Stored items

****************

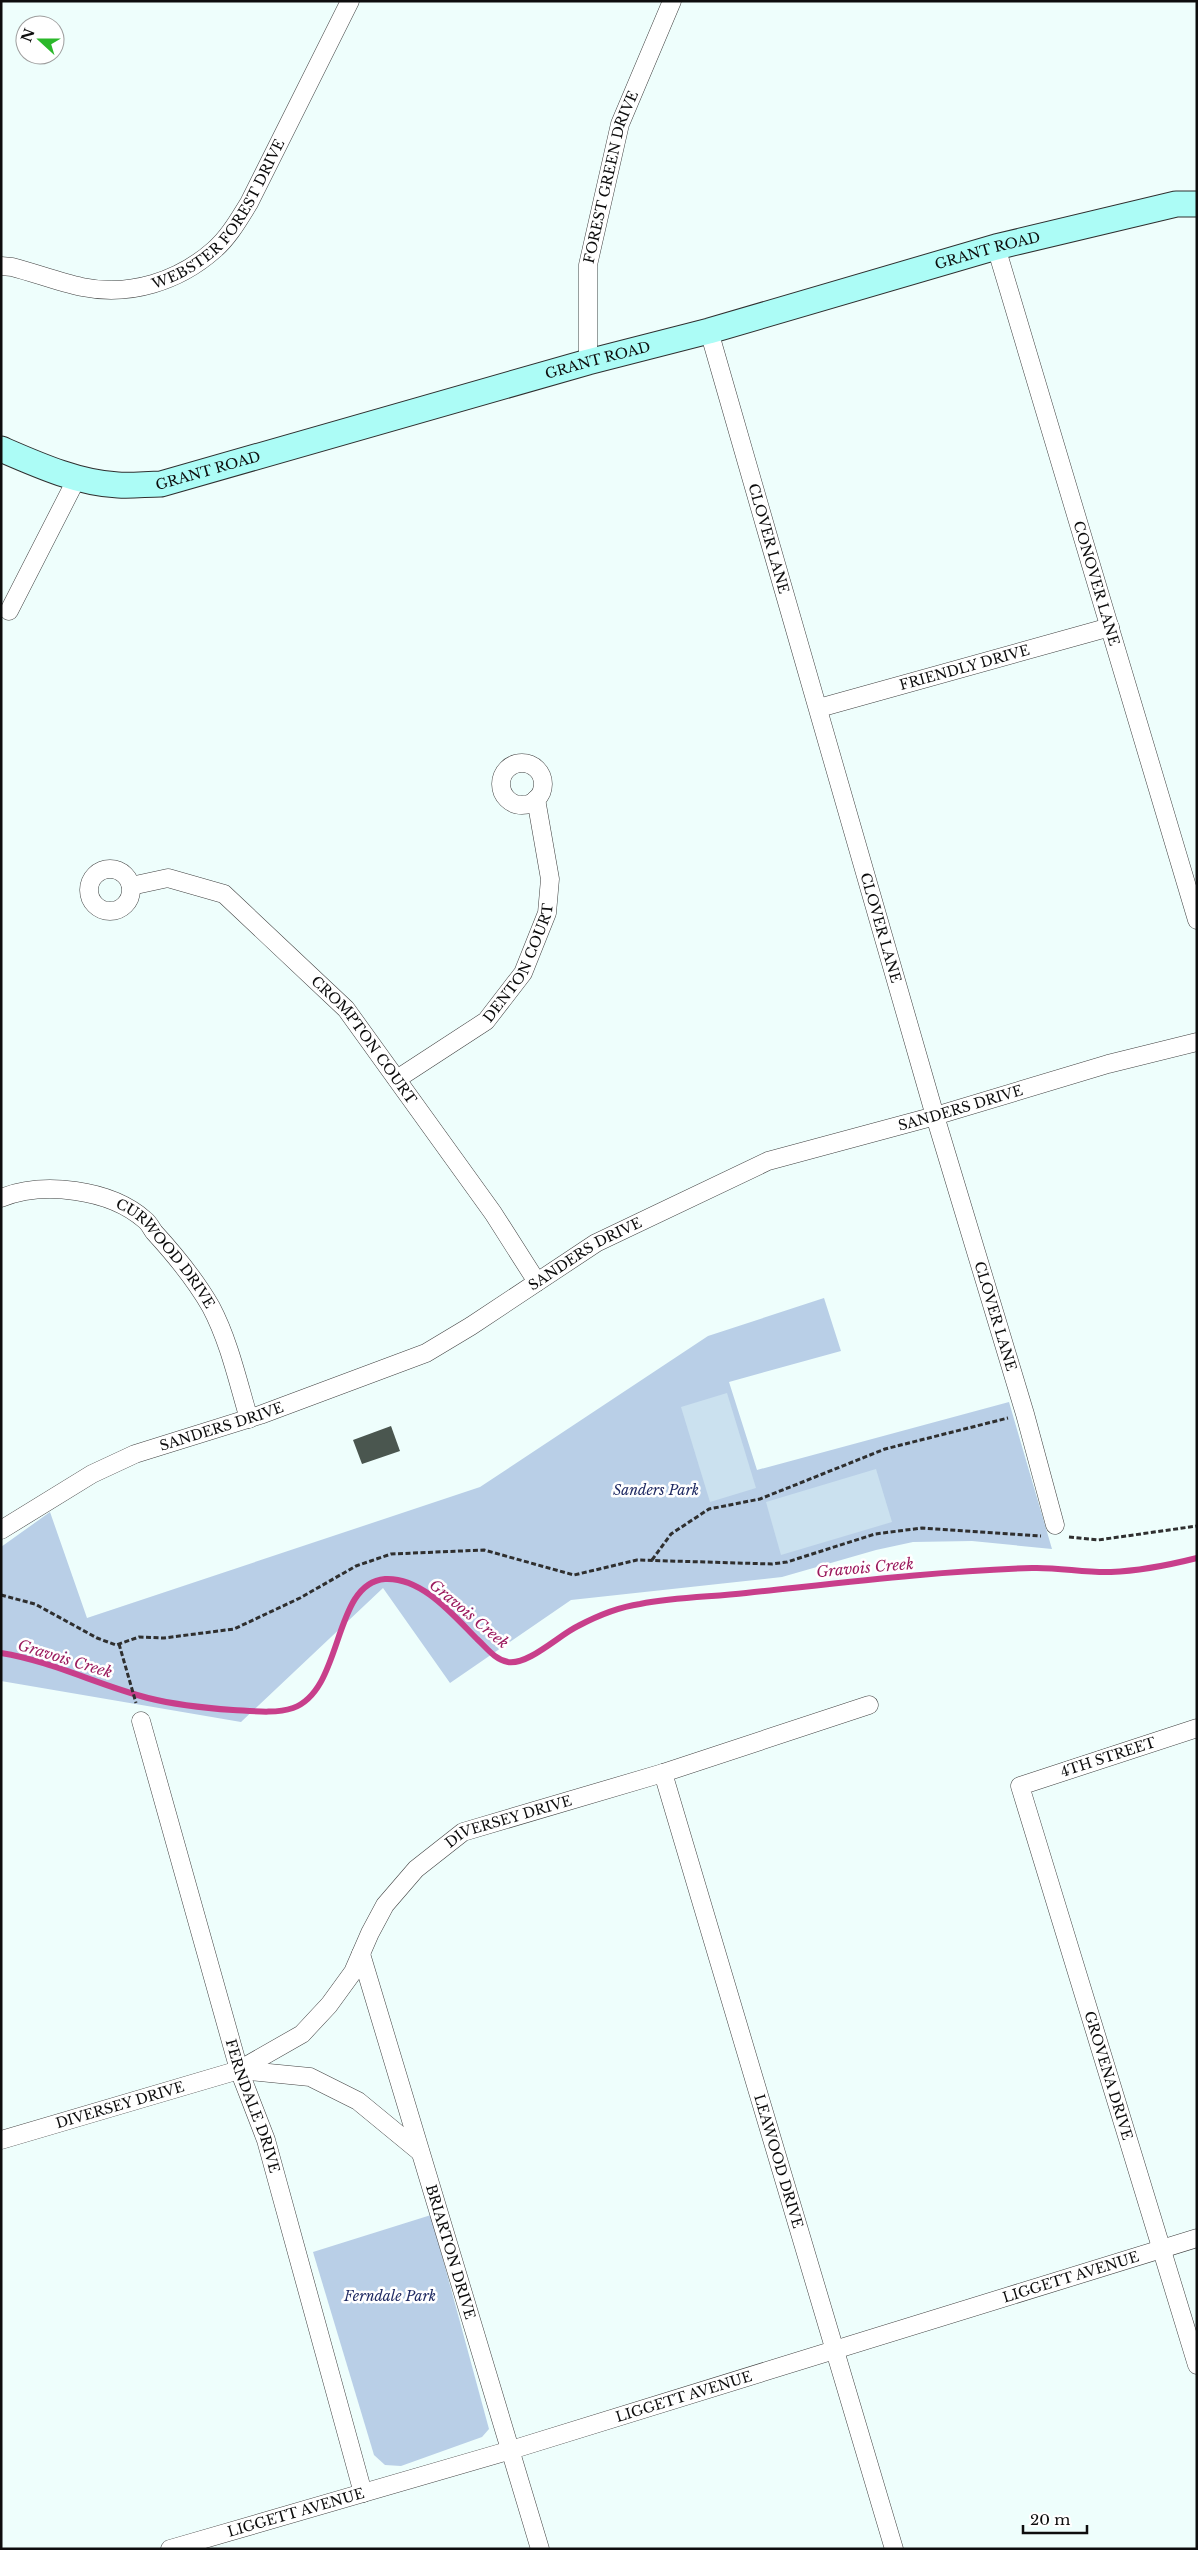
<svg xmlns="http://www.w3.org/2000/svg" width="1198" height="2550" viewBox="0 0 1198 2550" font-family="'Libre Baskerville',serif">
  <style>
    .green { fill: #b9cfe7 }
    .pitch { fill: #cbe1ef }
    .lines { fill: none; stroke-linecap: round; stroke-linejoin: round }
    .stream { stroke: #c83f8b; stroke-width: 6 }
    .building { fill: #4a564f }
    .street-casing { stroke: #404040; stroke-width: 19 }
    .secondary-casing { stroke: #2f2f2f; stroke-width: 27 }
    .path { stroke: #2f2f2f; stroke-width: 3; stroke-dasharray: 5 2.5; stroke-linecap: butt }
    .street { stroke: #fff; stroke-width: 18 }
    .secondary { stroke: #acfcf6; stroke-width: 25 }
    .labels { text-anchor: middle; stroke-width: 5; stroke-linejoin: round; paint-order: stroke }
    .street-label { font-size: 14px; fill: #0d0d0d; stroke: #fff }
    .park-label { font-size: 14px; font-style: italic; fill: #202b63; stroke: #fff }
    .water-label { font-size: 15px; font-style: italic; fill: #9b1b5e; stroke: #fff }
  </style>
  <rect width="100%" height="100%" fill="#eefefc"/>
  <g class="green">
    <polygon points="824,1298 841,1351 729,1382 757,1470 1009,1402 1052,1549 972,1541 913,1542 876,1550 782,1577 571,1600 450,1683 383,1588 241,1722 1,1681 1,1547 50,1512 87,1618 480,1487 708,1336"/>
    <polygon points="431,2215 489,2429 482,2437 401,2466 385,2465 374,2455 313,2252"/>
  </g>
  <g class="pitch">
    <polygon points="727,1393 756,1488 710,1502 681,1407"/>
    <polygon points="876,1469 892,1522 781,1555 766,1502"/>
  </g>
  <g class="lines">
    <path class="stream" d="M1,1653C51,1661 98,1685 148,1698C176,1705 204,1708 233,1710C252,1711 275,1714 293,1708C344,1690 332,1583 385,1579C422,1577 453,1615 477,1639C487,1648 494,1659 508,1662C529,1665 559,1635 578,1626C597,1616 619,1607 640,1604C676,1597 711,1597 746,1593C841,1583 936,1571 1032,1568C1058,1567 1085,1573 1111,1572C1140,1571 1169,1565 1197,1558"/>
  </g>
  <polygon class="building" points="391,1426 400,1451 362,1464 353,1440"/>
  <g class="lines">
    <defs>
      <g id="street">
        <path id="s1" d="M996,247L1197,920"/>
        <path id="s2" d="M1,266L12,267C35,273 59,282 82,287C130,297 179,281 214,250C229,237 239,219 249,203L350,1"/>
        <path id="s3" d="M709,331L935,1116L1025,1414L1055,1525"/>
        <path id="s4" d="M588,362V265L620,124L672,1"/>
        <polyline points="9,611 77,478"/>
        <path id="s5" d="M819,708L1110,627"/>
        <circle cx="522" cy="784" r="21"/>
        <circle cx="110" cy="890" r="21"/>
        <path id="s6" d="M131,886L168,878L224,894L346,1009L493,1213L537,1282"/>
        <path id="s7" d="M397,1079L486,1021L523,973L547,913L550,879L536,799"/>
        <path id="s8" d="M1,1198C43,1181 110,1189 145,1220C149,1223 151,1228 154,1232C176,1256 195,1279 211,1307C229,1341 238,1382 249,1419"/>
        <path id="s9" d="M1,1530L92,1474L135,1454L260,1415L426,1353L471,1326L596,1243L768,1161L935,1116L1108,1064L1197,1042"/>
        <path id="s10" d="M141,1721L239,2070L266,2140L363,2493"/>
        <path id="s11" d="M1197,1728L1020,1786L1197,2365"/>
        <path id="s12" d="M663,1773L894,2549"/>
        <path id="s13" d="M361,1954L540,2549"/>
        <polyline points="239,2070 310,2077 358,2101 420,2152"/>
        <path id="s14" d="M1,2140L239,2070L302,2034L329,2005L353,1972L370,1933L385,1905L416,1869L463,1832L663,1773L869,1705"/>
        <path id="s15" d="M170,2549L511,2450L1197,2238"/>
      </g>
      <g id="secondary">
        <path id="s16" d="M1,449C38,465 78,483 118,485C132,486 147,484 161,484L588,362L709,331L996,247L1176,204H1197"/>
      </g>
    </defs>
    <use href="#street" class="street-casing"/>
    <use href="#secondary" class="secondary-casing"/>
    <g class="path">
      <polyline points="1069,1537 1098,1540 1197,1526"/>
      <polyline points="652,1560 671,1534 709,1509 760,1499 885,1449 1008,1418"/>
      <polyline points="1,1595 35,1604 97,1638 116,1645 139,1637 164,1638 234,1629 300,1598 356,1566 391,1554 484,1550 574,1575 637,1560 772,1564 787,1562 875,1534 922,1528 1041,1536"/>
      <polyline points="119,1644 136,1703"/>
    </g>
    <use href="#street" class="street"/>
    <use href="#secondary" class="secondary"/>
  </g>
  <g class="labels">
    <g class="street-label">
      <text dy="5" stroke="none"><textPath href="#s4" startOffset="188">FOREST GREEN DRIVE</textPath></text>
      <text dy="5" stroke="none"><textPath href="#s2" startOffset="255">WEBSTER FOREST DRIVE</textPath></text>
      <text dy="5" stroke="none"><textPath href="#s16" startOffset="1025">GRANT ROAD</textPath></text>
      <text dy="5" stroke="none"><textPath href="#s16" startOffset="620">GRANT ROAD</textPath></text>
      <text dy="5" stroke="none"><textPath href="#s16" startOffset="215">GRANT ROAD</textPath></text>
      <text dy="5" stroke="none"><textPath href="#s3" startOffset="216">CLOVER LANE</textPath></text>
      <text dy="5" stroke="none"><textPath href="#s1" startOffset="351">CONOVER LANE</textPath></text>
      <text dy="5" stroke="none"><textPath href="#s5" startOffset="151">FRIENDLY DRIVE</textPath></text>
      <text dy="5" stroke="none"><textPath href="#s3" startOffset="621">CLOVER LANE</textPath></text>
      <text dy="5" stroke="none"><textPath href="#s7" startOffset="174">DENTON COURT</textPath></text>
      <text dy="5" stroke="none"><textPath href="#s6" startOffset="299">CROMPTON COURT</textPath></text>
      <text dy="5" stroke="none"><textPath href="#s9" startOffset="1055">SANDERS DRIVE</textPath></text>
      <text dy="5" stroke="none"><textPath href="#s9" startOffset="650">SANDERS DRIVE</textPath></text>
      <text dy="5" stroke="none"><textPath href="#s8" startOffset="190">CURWOOD DRIVE</textPath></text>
      <text dy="5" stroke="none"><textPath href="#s3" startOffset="1026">CLOVER LANE</textPath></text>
      <text dy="5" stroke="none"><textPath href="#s9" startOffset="245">SANDERS DRIVE</textPath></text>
      <text transform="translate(1108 1757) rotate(-18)" y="5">4TH STREET</text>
      <text dy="5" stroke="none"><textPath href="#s14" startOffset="629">DIVERSEY DRIVE</textPath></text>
      <text dy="5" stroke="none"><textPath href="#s11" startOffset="489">GROVENA DRIVE</textPath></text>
      <text dy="5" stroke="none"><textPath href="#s14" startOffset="124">DIVERSEY DRIVE</textPath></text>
      <text dy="5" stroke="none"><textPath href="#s10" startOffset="401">FERNDALE DRIVE</textPath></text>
      <text dy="5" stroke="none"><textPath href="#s12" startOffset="405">LEAWOOD DRIVE</textPath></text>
      <text dy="5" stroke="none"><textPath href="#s13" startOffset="311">BRIARTON DRIVE</textPath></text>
      <text dy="5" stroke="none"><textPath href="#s15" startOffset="941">LIGGETT AVENUE</textPath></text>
      <text dy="5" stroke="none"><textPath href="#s15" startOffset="536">LIGGETT AVENUE</textPath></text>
      <text dy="5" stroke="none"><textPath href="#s15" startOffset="131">LIGGETT AVENUE</textPath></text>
    </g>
    <g class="park-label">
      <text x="656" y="1495">Sanders Park</text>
      <text x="390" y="2301">Ferndale Park</text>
    </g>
    <g class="water-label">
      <text transform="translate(865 1568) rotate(-5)" y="5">Gravois Creek</text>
      <text transform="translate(469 1614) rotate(40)" y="5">Gravois Creek</text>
      <text transform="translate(65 1659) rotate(17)" y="5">Gravois Creek</text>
    </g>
  </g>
  <rect width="1198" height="2550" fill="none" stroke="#0d0d0d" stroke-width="5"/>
  <g transform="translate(40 40) rotate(291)"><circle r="24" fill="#ffffff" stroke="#9e9e9e"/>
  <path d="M0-4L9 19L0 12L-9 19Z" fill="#2bb82a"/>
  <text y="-8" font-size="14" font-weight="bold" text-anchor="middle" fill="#0d0d0d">N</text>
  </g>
  <path d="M1023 2525v8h64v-8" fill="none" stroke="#0d0d0d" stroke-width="2.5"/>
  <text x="1030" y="2525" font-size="15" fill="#0d0d0d" stroke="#ffffff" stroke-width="4" paint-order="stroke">20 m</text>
</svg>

****************

Task requirements:
Copy all the lines from the data above that hold the word "casing".

Response:
    .street-casing { stroke: #404040; stroke-width: 19 }
    .secondary-casing { stroke: #2f2f2f; stroke-width: 27 }
    <use href="#street" class="street-casing"/>
    <use href="#secondary" class="secondary-casing"/>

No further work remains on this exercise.